Tuesday, July 19, 2011

Washington Weather: A Layman's View

      Oh the insanity.  I just had to set one of my friends from Iowa straight.  She said that she wanted Iowa to be more like Washington state.  I nearly cried.  Let me explain the weather in Washington.  This may take a a while.  You see there are actually three weather systems in Washington.  You have the coast, the sound, and the east side. 
      The coast is just that, a strip of land along the Pacific ocean up to the Olympic Mountains.  It has Pacific Northwest weather.  This means it is cold, it rains, and it gets windy.  There is a lot of sea spray and the beaches.  The sun comes out and there are quite a few sunny days. 
      Then you move inland to the sound.  This is where I live.  The sound is the area between the Olympic Mountains and the Cascade Mountains.  This are is just wide enough that it traps cloud cover.  What I mean is that it is wide enough for clouds to form between the mountains, but the mountains are high enough to block any chance of a jet stream or higher winds from moving said clouds.  So the weather here is weird as all get out.  Forecasting the weather here requires a psychic, a priest, and a lot of luck.  I took me 4 years of living here to put my finger on exactly why it sucked.  It is so obvious that I did a self facepalm afterwards.  It doesn't rain here all the time, but when it stops raining the clouds don't leave.  Thus the sun doesn't shine between rainstorms and rainstorms could be weeks apart.  The other thing the weather here does is hover.  Temperatures around here hover at steps for months at a time then suddenly jump up or down for a day.  In winter the temps hover in the high 20's to low 30's with random jumps up as much as 20 degrees and drops that are non existent.  Thus, when it snows, it only lasts a day or two.  This is the only place I have ever seen that it can snow and rain at the same time.  There is nothing more disconcerting than seeing a raindrop obliterate a snowflake in mid air.  To make things even more interesting, the temps will rise to the mid 50's around march and hover there until mid may.  Through out this period, the temps will jump up to the mid 60's to high 70's for a couple of hours every once in a while, just to trick you into thinking that spring is here.  Finally, around June, you get into the 70's about once a week and slowly build.  Around August and into September, you finally get sun on a regular basis (if you can call once a week or so regular).  Then in October the temperature plummet back down to the 40's and work their way lower for the next 2 months.  Maybe around thanksgiving we will get a snowstorm, but usually it is just rain so cold that it sucks the heat out of everything.  Oh, and there is no such thing as a serious rainstorm here.  A big storm is usually 3 inches of rain over a 12 hour period with high winds (and I do mean high winds).  The usual means the weather uses to deliver 5 inches of rain is a steady drizzle for a week.  Like I said, the weather here hovers.  It looks like it is going to rain everyday and rains once a week.  Yeah, sound weather is depressing.

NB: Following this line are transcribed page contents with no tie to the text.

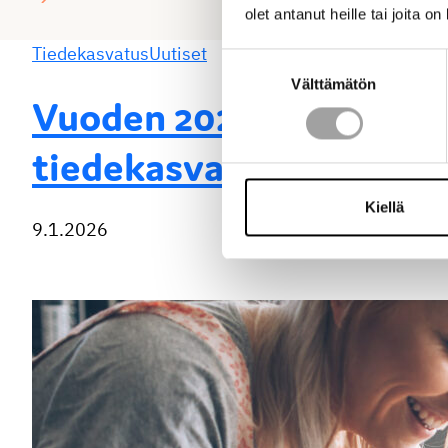
olet antanut heille tai joita o
Tiedekasvatus
Uutiset
Suostumuksen
Välttämätön
valinta
Vuoden 2026 ensimmäin
tiedekasvatushankkeill
Kiellä
9.1.2026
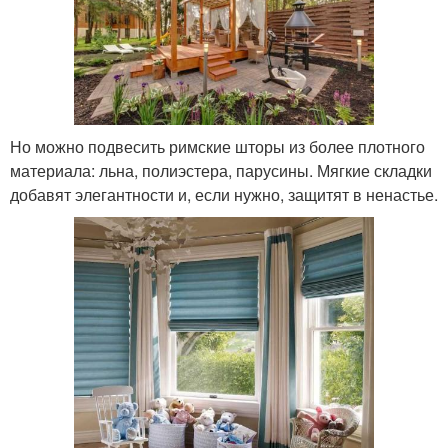
Но можно подвесить римские шторы из более плотного
материала: льна, полиэстера, парусины. Мягкие складки
добавят элегантности и, если нужно, защитят в ненастье.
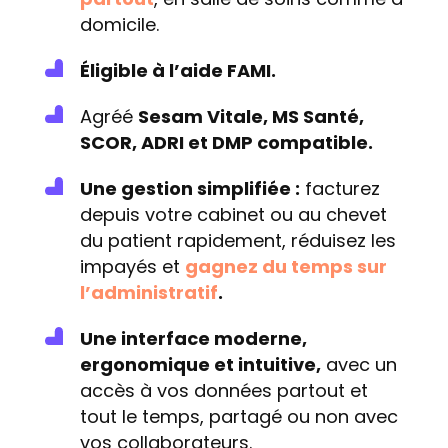
domicile.
Éligible à l’aide FAMI.
Agréé
Sesam Vitale, MS Santé,
SCOR, ADRI et DMP compatible.
Une gestion simplifiée :
facturez
depuis votre cabinet ou au chevet
du patient rapidement, réduisez les
impayés et
gagnez du temps sur
l’administratif
.
Une interface moderne,
ergonomique et intuitive,
avec un
accès à vos données partout et
tout le temps, partagé ou non avec
vos collaborateurs.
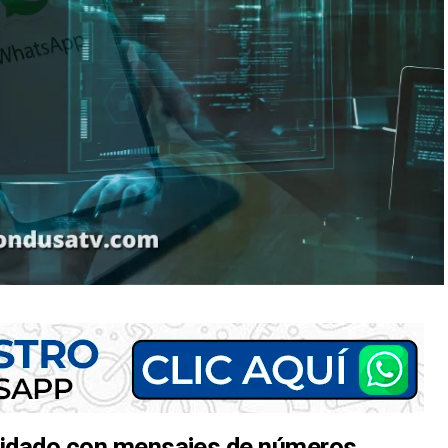
cuidado con mensajes de números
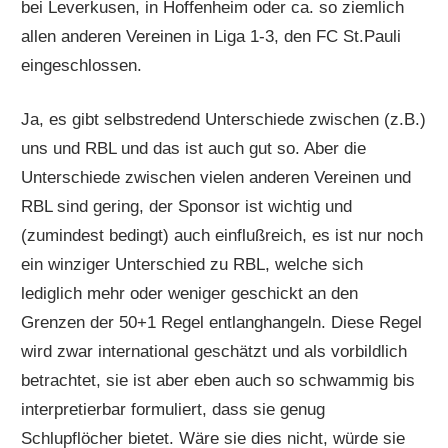
bei Leverkusen, in Hoffenheim oder ca. so ziemlich
allen anderen Vereinen in Liga 1-3, den FC St.Pauli
eingeschlossen.
Ja, es gibt selbstredend Unterschiede zwischen (z.B.)
uns und RBL und das ist auch gut so. Aber die
Unterschiede zwischen vielen anderen Vereinen und
RBL sind gering, der Sponsor ist wichtig und
(zumindest bedingt) auch einflußreich, es ist nur noch
ein winziger Unterschied zu RBL, welche sich
lediglich mehr oder weniger geschickt an den
Grenzen der 50+1 Regel entlanghangeln. Diese Regel
wird zwar international geschätzt und als vorbildlich
betrachtet, sie ist aber eben auch so schwammig bis
interpretierbar formuliert, dass sie genug
Schlupflöcher bietet. Wäre sie dies nicht, würde sie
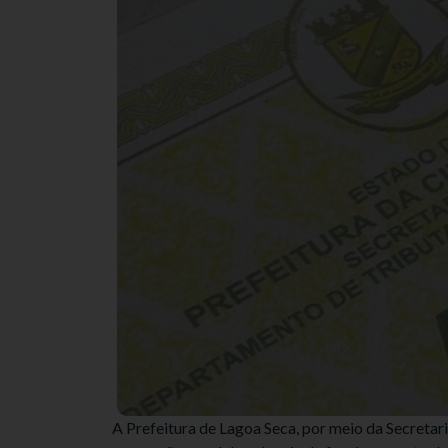
A Prefeitura de Lagoa Seca, por meio da Secretaria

       Then you get eastern Washington.  This is the area between the Cascades and the Rockies.  It is a high mountain plateau.   Thus it is dry, sunny, and hot.  This is the agricultural area and is sparsely populated.  It is also the major portion of the state.  I never really go there as I have to cross mountains to get there and that takes to long.
       This being said, I have to wonder what makes people want to move to Seattle.  It is right in the middle of the sound weather system.  Yet, people move there all the time.  If you want consistent weather and beautiful areas, you go to Hawaii.  Now that I have explained my thoughts on this weather, maybe you can enlighten me with yours.  Oh, and if you can ever figure out why someone would like this weather, don't tell me, I don't like being depressed.